Мама сильно вздрогнула и выронила пирог. Он упал на перрон, а мама без сил опустилась на полку.
Это было 22 июня 1941 года. 23 июня мы приехали в Токмак. Все люди вокруг нас были очень встревожены, печальны. В разговорах постоянно слышалось слово «война». Я тогда не понимала, что это такое, — мне было всего пять лет. И все же я почувствовала, что произошло что-то ужасное, что заставляет людей страдать. Однако в семье бабушки нам все были рады.
На следующий день нас — меня и младших сестер Валю и Лиду — послали в хлебный магазин за хлебом и печеньем к чаю. Дорога была интересная. Каждый дом был огорожен сплошным невысоким забором, через который даже я могла перелезть. Мне сказали, что этот забор называется «дувал» и сделан он не из кирпича или дерева, как у нас в Сибири, а из самана. Очень непонятные слова, но я не хотела выглядеть глупой и невежественной, поэтому молчала и старалась все запоминать. Вокруг было много деревьев, на которых росли фрукты. Мне очень хотелось сорвать их и попробовать, но я пересилила это желание и шла молча, слушая, что мне рассказывали девочки.
Вдруг я увидела очень странных птиц, вроде петухов, только гребешок у них был не на макушке, а под клювом, очень большой и некрасивый. Эти «петушки» наклоняли головы, вытягивали шеи, издавали какие-то странные звуки и бежали за нами. Я испугалась, схватила Валю за руку и потянула назад. Она спокойно сказала:
— Они за дувалом и к нам не подбегут. Это не петушки, а индюки, — и добавила: — Запомни, без меня и Лиды ты не должна никуда ходить, тебя могут схватить взрослые дяденьки-киргизы и увезти вон на те горы. Видишь, какие они высокие, а на вершинах снег? Ты можешь там замерзнуть!
Валя остановилась и показала на красивые, как на картине, голубые горы, покрытые белым снегом. Горы были видны между высокими зелеными деревьями, росшими по обе стороны дороги, по которой мы шли. Мне стало так страшно, что я даже замерзла, хоть на улице и было жарко.
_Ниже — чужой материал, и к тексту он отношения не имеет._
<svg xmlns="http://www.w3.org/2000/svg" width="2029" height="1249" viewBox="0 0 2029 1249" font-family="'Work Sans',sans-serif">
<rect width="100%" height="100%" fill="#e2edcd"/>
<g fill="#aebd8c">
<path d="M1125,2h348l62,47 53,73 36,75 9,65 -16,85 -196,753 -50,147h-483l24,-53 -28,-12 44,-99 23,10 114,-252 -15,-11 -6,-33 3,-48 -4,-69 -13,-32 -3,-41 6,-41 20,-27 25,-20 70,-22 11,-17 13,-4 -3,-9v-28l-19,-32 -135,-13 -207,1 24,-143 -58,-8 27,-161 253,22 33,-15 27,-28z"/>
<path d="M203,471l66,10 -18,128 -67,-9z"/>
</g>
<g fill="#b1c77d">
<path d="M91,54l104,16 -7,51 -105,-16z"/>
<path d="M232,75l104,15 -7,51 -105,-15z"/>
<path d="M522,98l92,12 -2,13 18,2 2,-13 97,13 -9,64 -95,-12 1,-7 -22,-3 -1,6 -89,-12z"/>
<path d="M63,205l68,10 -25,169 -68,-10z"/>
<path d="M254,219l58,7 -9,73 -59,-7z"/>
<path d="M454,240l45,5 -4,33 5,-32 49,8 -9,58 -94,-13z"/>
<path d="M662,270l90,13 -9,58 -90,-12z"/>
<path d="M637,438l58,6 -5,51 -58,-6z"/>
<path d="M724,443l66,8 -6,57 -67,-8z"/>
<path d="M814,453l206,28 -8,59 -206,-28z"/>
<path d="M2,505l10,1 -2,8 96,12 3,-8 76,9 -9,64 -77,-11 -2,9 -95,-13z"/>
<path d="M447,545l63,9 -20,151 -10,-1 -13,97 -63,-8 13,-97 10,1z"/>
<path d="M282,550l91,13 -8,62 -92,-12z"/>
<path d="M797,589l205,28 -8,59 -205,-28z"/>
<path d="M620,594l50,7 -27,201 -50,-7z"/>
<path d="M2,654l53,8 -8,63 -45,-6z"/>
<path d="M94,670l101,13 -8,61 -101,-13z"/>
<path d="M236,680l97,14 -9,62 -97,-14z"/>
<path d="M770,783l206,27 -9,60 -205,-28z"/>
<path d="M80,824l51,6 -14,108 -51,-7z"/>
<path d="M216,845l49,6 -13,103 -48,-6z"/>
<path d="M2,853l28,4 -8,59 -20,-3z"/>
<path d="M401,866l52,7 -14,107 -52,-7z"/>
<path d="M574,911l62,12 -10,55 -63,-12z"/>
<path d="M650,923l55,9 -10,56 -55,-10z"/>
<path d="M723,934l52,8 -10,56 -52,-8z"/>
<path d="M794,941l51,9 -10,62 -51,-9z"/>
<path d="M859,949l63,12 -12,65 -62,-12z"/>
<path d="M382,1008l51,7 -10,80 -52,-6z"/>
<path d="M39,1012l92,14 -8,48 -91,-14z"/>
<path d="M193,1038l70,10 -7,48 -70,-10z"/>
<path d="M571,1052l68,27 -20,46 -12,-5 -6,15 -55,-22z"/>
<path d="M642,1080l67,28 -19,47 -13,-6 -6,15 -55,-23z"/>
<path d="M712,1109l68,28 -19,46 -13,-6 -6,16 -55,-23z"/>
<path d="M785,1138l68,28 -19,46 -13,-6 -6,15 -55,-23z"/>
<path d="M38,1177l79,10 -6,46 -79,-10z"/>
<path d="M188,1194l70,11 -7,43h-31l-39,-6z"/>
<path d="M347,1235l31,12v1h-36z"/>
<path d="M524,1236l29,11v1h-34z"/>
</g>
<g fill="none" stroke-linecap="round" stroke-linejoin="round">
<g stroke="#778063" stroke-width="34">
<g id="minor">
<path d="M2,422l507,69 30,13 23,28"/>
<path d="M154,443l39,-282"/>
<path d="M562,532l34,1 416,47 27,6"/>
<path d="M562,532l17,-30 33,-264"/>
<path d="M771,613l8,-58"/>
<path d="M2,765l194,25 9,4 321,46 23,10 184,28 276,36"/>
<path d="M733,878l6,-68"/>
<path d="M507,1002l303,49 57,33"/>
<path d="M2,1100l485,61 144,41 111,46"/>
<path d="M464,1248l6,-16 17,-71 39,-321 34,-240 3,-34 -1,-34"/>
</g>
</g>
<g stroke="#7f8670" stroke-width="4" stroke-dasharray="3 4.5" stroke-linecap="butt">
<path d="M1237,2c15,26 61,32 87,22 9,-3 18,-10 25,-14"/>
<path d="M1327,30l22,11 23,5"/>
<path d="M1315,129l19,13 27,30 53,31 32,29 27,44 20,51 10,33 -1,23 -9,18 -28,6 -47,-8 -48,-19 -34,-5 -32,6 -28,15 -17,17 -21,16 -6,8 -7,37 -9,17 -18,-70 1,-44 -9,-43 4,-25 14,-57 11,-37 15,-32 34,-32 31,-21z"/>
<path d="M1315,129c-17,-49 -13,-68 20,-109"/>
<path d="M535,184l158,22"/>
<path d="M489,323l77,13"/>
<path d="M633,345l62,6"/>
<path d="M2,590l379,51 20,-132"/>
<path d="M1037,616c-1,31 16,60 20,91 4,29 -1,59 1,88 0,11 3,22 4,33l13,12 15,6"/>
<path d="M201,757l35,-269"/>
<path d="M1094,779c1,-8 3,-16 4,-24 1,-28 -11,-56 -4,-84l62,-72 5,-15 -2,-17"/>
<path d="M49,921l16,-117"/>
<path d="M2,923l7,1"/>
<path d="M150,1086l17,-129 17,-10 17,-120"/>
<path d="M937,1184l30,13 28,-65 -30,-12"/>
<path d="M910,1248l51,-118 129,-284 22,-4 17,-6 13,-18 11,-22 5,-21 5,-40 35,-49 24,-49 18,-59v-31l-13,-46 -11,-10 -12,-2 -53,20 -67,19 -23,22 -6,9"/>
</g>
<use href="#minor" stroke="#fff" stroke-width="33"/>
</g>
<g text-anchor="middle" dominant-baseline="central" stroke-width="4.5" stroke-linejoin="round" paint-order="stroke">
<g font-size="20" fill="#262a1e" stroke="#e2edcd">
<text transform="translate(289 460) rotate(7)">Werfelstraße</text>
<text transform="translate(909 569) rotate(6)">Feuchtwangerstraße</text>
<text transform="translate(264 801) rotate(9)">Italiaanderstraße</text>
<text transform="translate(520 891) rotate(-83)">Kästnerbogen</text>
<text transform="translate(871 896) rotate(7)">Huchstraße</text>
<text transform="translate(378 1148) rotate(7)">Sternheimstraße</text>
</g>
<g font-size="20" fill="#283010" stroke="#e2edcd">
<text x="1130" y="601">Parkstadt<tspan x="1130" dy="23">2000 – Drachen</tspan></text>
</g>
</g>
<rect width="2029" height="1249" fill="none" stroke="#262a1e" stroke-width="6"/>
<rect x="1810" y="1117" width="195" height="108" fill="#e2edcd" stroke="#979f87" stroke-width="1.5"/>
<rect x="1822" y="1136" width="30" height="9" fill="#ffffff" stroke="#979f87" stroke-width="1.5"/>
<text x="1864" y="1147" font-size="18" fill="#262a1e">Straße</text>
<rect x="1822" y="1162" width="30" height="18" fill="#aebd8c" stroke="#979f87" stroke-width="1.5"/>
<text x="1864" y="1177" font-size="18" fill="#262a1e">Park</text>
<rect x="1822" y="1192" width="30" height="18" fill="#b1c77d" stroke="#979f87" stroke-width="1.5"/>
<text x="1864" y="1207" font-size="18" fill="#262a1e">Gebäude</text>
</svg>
Мы шли по каким-то небольшим переулочкам с красивыми домами — они были покрыты соломенными крышами, а перед домами устроены цветники. Я никогда не видела ничего подобного, прыгала от восторга и была очень счастлива. На нашем пути оказался пустырь без травы и цветов — просто лежал чистый горячий песочек. Мои ноги проваливались в этот песок, сандалики стали тяжелые, я с трудом шла. На песочке сидели мальчишки, в руках у них и на песке были какие-то косточки — как у мамы на столе, когда она готовила холодец. Я снова остановилась посмотреть, что они делают с этими косточками. Лида вернулась, взяла меня за руку:
— Пойдем, они играют в альчики — это игра такая.
Дальше мы шли по широкой улице с высокими домами и высоченными, до самого неба, деревьями. Лида сказала, что это пирамидальные тополя. От них на дорогу ложилась густая прохладная тень. По обе стороны дороги текли быстрые ручейки, проходили маленькие лошадки, которые везли большие повозки. Лида пояснила:
— Это не ручейки, это арыки. А маленькие лошадки — ишаки.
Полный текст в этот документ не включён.